Under the terms of the proposed settlement – which was hastily entered into only five months after the complaint was filed – PHH not only will be permitted to continue to charge these illegal fees but will be able to actually increase fees – up to $19.50 per month – for the remaining life of the loan, which, for many homeowners, could be another 20 to 30 years. In exchange, homeowners will receive a paltry, and for some, illusory, one-time monetary payment. Further, the proposed settlement seeks to authorize these unlawful fees through an unwritten, mass amendment of the mortgages – a violation of most states’ statutes of frauds, a centuries old legal doctrine that requires contracts related to property to be put in writing and signed by the parties. This unwritten, mass amendment also means PHH will evade many states’ recording requirements for modified mortgages, resulting in confusion and enabling PHH to avoid state and local recording fees.

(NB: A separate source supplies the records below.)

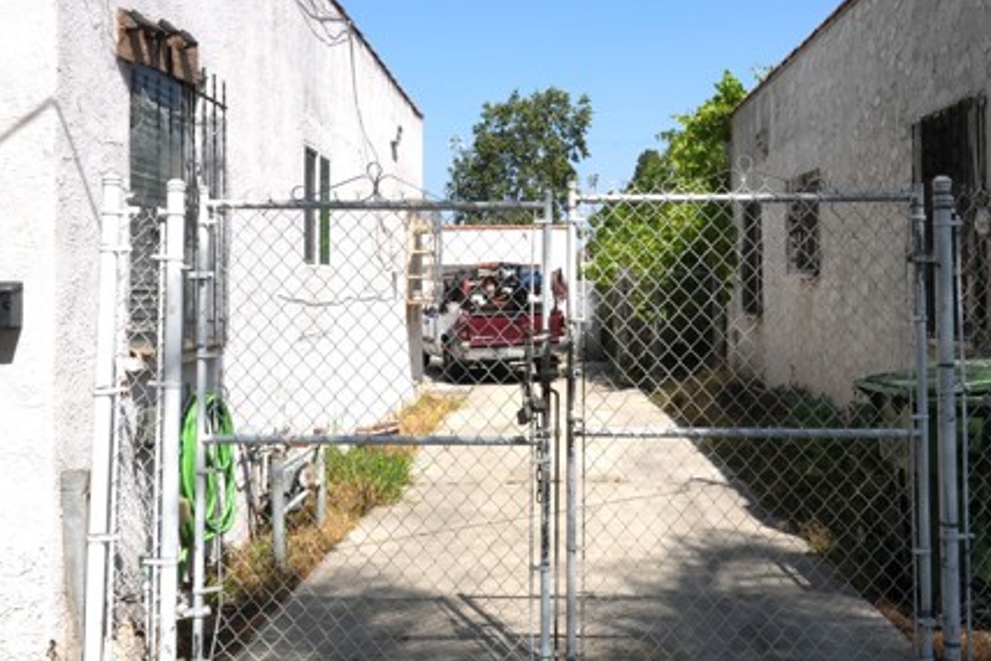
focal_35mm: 36
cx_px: 555
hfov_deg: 53.0
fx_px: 991
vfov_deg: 36.8
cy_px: 266
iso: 125
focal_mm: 16
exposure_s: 1/60.1
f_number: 22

Additionally, Raoul and the coalition object to the inadequacy of the monetary relief, as the proposed settlement is designed to ensure that a portion of the monetary relief intended for homeowners will actually end up in PHH’s hands. Homeowners whose loans are still serviced by PHH will not receive any direct monetary payments for prior unlawful payments received by PHH. Instead, these homeowners will receive a credit to their accounts that will be applied to only the unpaid principal balance of the mortgage after any late fees are first paid – costing homeowners more in the end. Moreover, any settlement funds not distributed to the class member homeowners will be returned to PHH, ensuring the settlement further benefits PHH and not impacted class members.

Joining Raoul in filing today’s amicus request are the attorneys general of Alaska, Arizona, California, Colorado, Connecticut, Delaware, the District of Columbia, Florida, Hawaii, Idaho, Indiana, Iowa, Maine, Maryland, Massachusetts, Michigan, Minnesota, Nebraska, Nevada, New Hampshire, New Mexico, New York, North Carolina, Ohio, Oklahoma, Oregon, Pennsylvania, Rhode Island, Vermont, Virginia, Washington and West Virginia.